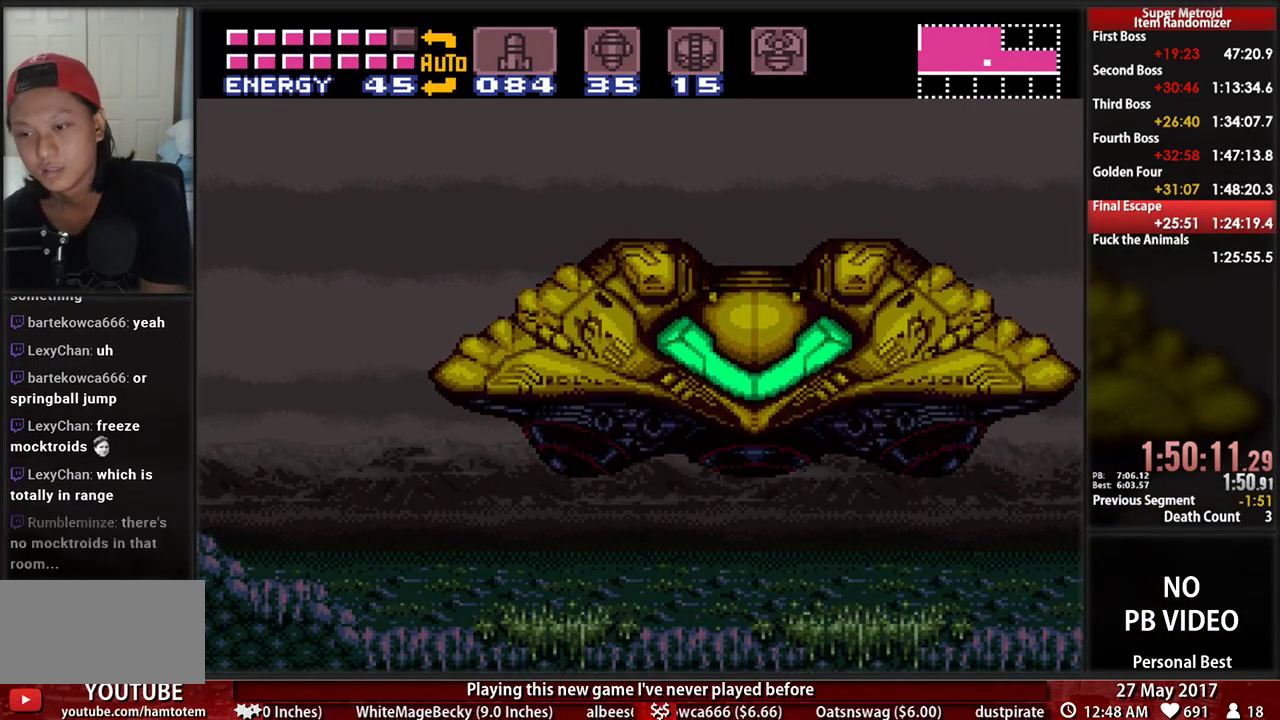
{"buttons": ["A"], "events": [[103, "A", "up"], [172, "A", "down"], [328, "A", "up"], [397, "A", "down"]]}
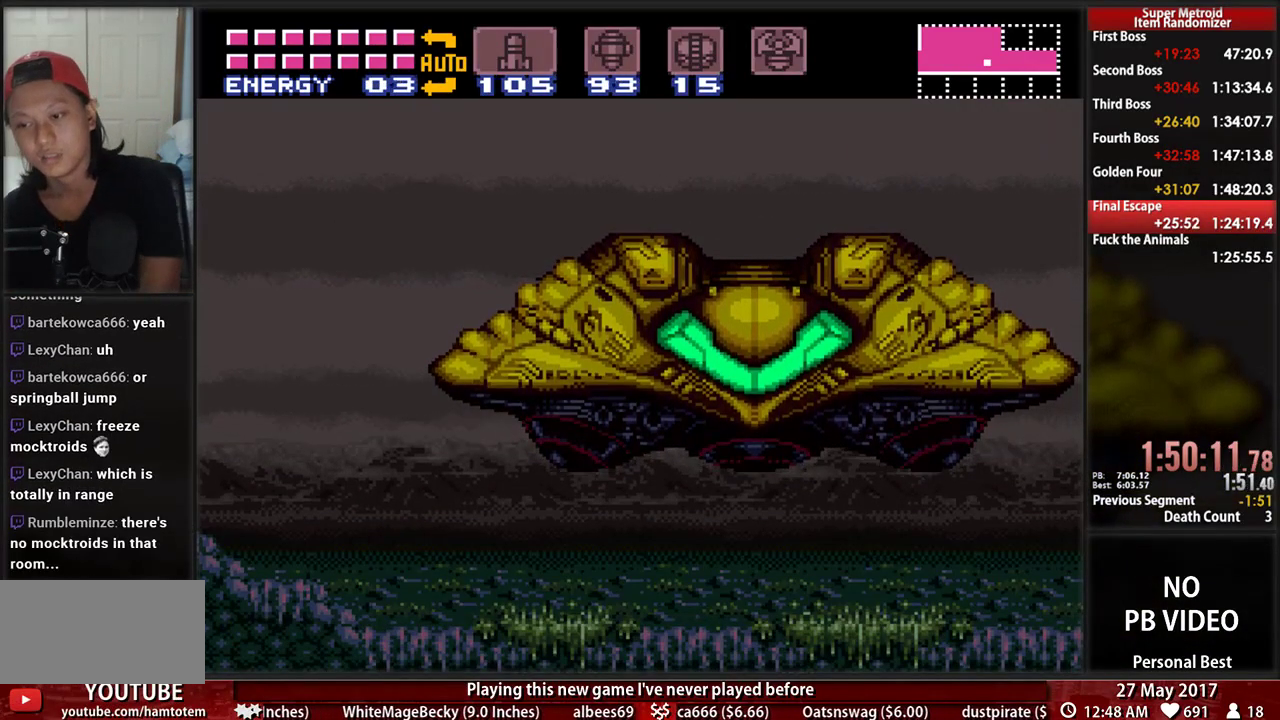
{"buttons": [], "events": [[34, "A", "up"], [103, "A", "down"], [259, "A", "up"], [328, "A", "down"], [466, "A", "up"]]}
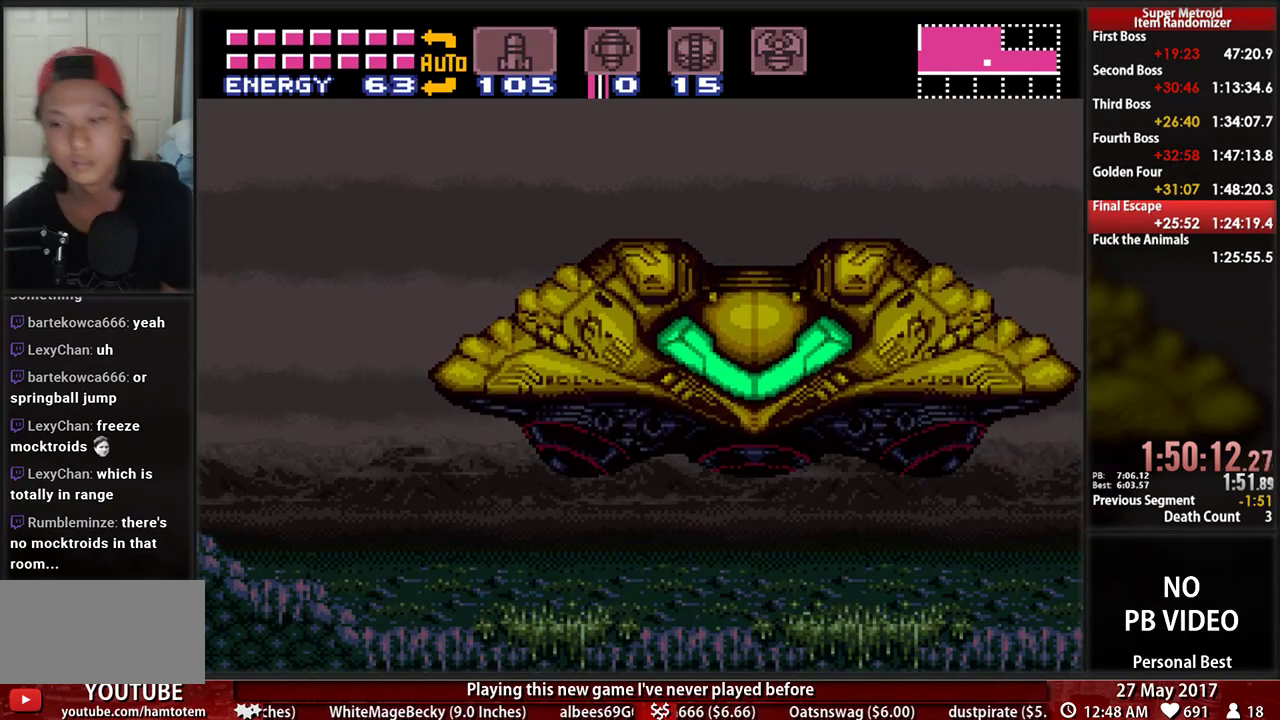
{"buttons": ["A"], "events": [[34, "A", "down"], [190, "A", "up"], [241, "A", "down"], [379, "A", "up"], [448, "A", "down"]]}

───

= WHAT TO DO =
Copy the listing exactly. No images belong in the copy.

= SOLUTION FOR THIS EXERCISE =
{"buttons": ["A"], "events": [[103, "A", "up"], [172, "A", "down"], [328, "A", "up"], [397, "A", "down"]]}
{"buttons": [], "events": [[34, "A", "up"], [103, "A", "down"], [259, "A", "up"], [328, "A", "down"], [466, "A", "up"]]}
{"buttons": ["A"], "events": [[34, "A", "down"], [190, "A", "up"], [241, "A", "down"], [379, "A", "up"], [448, "A", "down"]]}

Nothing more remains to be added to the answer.